### Exercise prompt:
The listing below holds a line with "A. overview of Genetic Algorithm" and a line with "Copyright © 2010". Reproduce those two lines exactly, plus everything between them.

═══ Task data

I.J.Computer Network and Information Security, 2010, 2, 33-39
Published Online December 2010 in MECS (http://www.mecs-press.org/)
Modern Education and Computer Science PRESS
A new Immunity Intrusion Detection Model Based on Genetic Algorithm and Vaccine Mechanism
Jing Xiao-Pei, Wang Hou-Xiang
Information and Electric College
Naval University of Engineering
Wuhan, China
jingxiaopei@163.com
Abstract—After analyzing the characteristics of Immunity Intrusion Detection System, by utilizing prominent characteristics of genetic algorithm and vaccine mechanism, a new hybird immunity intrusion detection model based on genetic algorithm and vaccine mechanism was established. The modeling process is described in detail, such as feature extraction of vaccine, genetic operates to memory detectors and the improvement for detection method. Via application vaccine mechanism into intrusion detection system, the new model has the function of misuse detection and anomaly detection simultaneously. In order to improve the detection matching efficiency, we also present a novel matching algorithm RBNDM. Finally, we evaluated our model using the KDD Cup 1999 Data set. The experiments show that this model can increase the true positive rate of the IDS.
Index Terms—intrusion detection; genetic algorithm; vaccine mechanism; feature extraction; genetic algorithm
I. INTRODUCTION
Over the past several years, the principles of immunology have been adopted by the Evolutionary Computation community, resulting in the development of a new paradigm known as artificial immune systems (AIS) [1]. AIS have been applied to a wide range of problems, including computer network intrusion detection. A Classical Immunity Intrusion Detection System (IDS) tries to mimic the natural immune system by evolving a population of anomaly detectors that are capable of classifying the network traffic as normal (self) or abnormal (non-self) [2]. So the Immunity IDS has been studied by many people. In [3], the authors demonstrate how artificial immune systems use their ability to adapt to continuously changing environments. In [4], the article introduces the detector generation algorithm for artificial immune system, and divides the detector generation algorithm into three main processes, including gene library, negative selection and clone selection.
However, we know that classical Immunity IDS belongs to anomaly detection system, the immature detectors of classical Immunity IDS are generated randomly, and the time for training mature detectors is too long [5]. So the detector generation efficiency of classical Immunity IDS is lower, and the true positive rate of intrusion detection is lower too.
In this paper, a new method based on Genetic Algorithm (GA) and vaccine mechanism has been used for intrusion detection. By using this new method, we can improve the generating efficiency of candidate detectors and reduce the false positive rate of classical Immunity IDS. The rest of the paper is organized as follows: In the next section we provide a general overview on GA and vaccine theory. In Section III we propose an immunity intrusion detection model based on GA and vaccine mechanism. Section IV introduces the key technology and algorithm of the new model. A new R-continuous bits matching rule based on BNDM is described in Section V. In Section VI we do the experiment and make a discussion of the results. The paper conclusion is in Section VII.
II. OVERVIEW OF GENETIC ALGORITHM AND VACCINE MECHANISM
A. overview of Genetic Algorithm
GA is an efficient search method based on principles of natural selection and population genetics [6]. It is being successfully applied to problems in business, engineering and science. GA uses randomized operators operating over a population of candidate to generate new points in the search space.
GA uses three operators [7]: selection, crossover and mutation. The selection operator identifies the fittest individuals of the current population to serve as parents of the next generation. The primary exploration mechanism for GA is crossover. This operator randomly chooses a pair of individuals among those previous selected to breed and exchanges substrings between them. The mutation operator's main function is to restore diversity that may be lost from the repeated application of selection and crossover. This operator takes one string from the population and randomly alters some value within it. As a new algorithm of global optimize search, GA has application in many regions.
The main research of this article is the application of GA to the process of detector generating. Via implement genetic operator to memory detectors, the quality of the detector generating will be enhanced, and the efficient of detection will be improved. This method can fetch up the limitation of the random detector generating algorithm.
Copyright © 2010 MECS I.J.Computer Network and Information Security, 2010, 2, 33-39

══════
═══ Task data

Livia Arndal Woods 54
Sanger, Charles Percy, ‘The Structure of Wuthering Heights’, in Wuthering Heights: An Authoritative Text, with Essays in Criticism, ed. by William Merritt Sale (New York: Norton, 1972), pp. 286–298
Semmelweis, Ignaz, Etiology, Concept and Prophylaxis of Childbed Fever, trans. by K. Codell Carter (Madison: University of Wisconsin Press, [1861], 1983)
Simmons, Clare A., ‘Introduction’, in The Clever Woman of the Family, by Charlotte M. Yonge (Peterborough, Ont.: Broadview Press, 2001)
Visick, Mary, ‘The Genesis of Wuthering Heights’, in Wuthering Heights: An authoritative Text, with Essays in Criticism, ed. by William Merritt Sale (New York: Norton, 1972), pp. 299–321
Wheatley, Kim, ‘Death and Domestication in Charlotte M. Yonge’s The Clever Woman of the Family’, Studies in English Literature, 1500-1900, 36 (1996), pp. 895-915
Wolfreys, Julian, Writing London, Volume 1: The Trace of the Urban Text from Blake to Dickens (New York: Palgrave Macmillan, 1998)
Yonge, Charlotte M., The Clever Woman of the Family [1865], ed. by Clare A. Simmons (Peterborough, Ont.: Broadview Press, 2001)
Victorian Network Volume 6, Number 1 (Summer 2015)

══════

### Solution to the problem:
A. overview of Genetic Algorithm
GA is an efficient search method based on principles of natural selection and population genetics [6]. It is being successfully applied to problems in business, engineering and science. GA uses randomized operators operating over a population of candidate to generate new points in the search space.
GA uses three operators [7]: selection, crossover and mutation. The selection operator identifies the fittest individuals of the current population to serve as parents of the next generation. The primary exploration mechanism for GA is crossover. This operator randomly chooses a pair of individuals among those previous selected to breed and exchanges substrings between them. The mutation operator's main function is to restore diversity that may be lost from the repeated application of selection and crossover. This operator takes one string from the population and randomly alters some value within it. As a new algorithm of global optimize search, GA has application in many regions.
The main research of this article is the application of GA to the process of detector generating. Via implement genetic operator to memory detectors, the quality of the detector generating will be enhanced, and the efficient of detection will be improved. This method can fetch up the limitation of the random detector generating algorithm.
Copyright © 2010 MECS I.J.Computer Network and Information Security, 2010, 2, 33-39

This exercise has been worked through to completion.